Sosyal sorumluluk projelerine destek olan Mercan’ın önceki koleksiyonu Sofia’nın Bebekleri’nden kazandığı gelirle 100 tane kız çocuğunu okuttuğunu hatırlıyorum. Bu kez defilesini Defne Koryürek’in başlattığı ‘Lüfer Yok Olmasın’ kampanyası kapsamında gerçekleştireceğini ve Rumeli Feneri’nde yaşayan balıkçı eşlerine destek olacağını anlattı: ‘LU-Fear koleksiyonunun aksesuvarlarını hazırlayan kadınlar satıştan kazanılan gelirle
balık avlanma yasağı olan Mayıs-Eylül aylarında eşlerine destek olacak. Böylece eşleri de eve para getirmek için yavru lüferleri avlamak zorunda kalmayacak.’
BENİM TASARIMCIM VAR
Deniz Mercan ile birlikte Rumeli Feneri’ne gittiğimizde bizi kadınların en yaşlısı ve canlısı Aliye Teyze karşıladı. Deniz Hanım sayesinde ürettiklerini gururla göstererek ‘Güzel kızım benim tasarımcım var, o çiziyor, ben üretiyorum’ diyerek bana bile üç-beş parça satmaya çalıştı. Meğer bu taktiği orada yaşayan tüm kadınlar uyguluyormuş. Deniz Mercan koleksiyonu için ürettirdiklerini kendi tekeline almadığı ve ‘Aynı modelleri istediğiniz yerde üretip satabilirsiniz’ dediği için okul kermesleri ve pazarlarda tezgah açıp satıyorlarmış. ‘Tasarımcı koleksiyonu bunlar’ diye bağırmayı da ihmal etmiyorlarmış.
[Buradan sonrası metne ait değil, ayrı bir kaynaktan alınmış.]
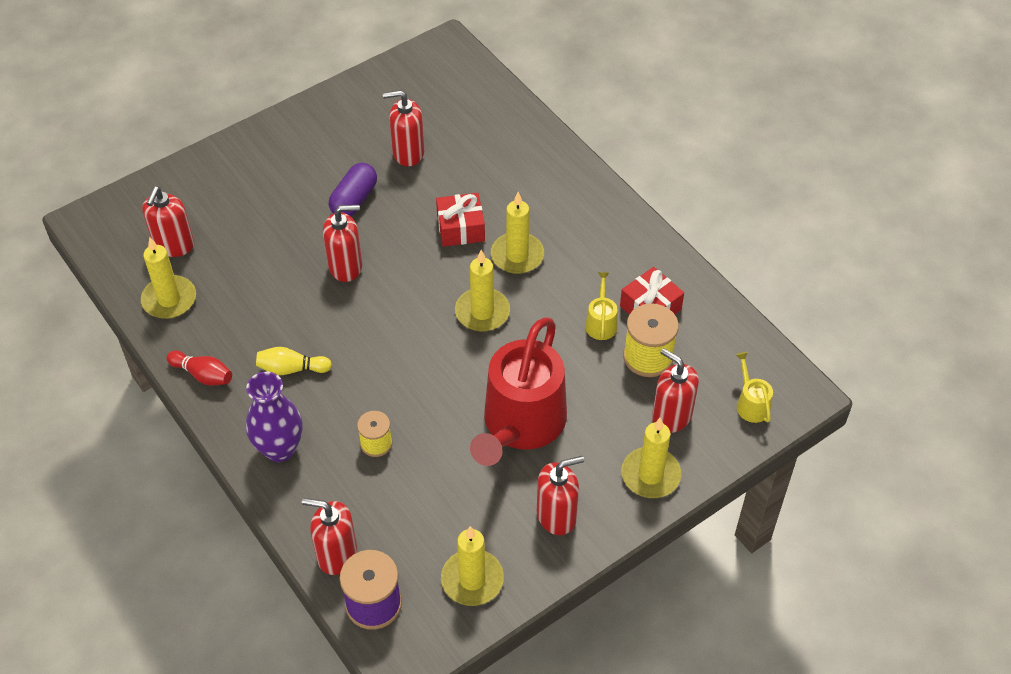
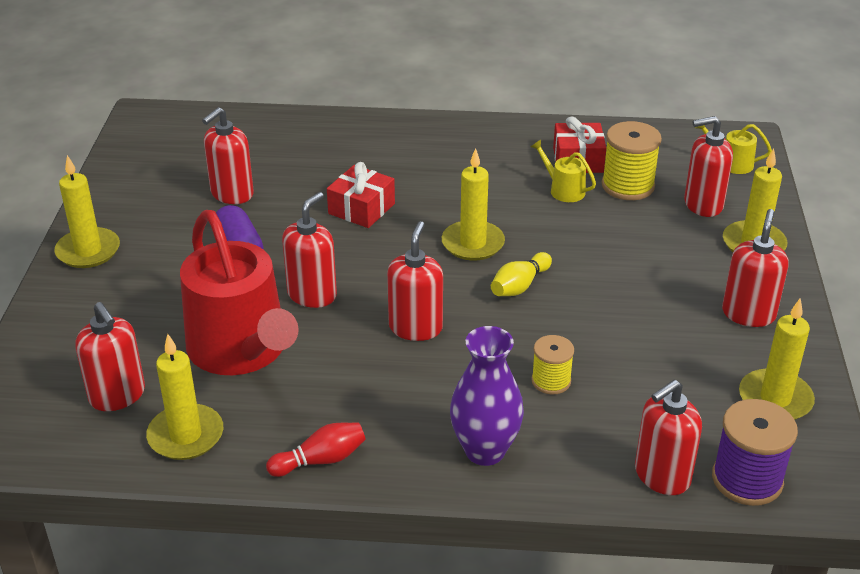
camera: 50 degrees left, 15 degrees down
yellow bowling pin [256,347,332,375] -> yellow bowling pin moved to [491,252,552,296]
red watering can [470,317,567,466] -> red watering can moved to [180,210,299,375]
yellow candle [491,192,544,274] -> yellow candle moved to [54,155,120,268]
none -> red soap dispenser [387,221,443,341]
Deniz Mercan bu noktada bencilliğin yersiz olduğunu söylüyor: ‘Tasarımın peşine düşecek değilim. Onlara ürettirdiklerimle geçinmelerini bekleyemem. Modelleri istedikleri kadar çoğaltıp satmakta özgürler. Bu Türkiye’yi sevmekle ilgili. Moda geniş kitlelere hitap edebilen bir olgu. Ben de modayı birtakım problemleri çözmek için araç olarak kullanıyorum’ diyor.
EL EMEĞİ UCUZ DEĞİL
Deniz Mercan ve projesi sayesinde Rumeli Feneri’ndeki balıkçı eşlerinin kendilerine nasıl güvenmeye başladıklarını anlatamam: ‘Onun öğrettikleri sayesinde satılabilir işler yapmaya başladık. El emeğimizin o kadar ucuz olmadığını öğrendik. Eskiden 48 saat bir abiye elbiseye pul işler ve karşılığında 5 lira kazanırdık. Deniz Hanım bunun çok az olduğunu anlamamızı sağladı. Sayesinde çocuklarımızı okutabileceğiz’ diyorlar.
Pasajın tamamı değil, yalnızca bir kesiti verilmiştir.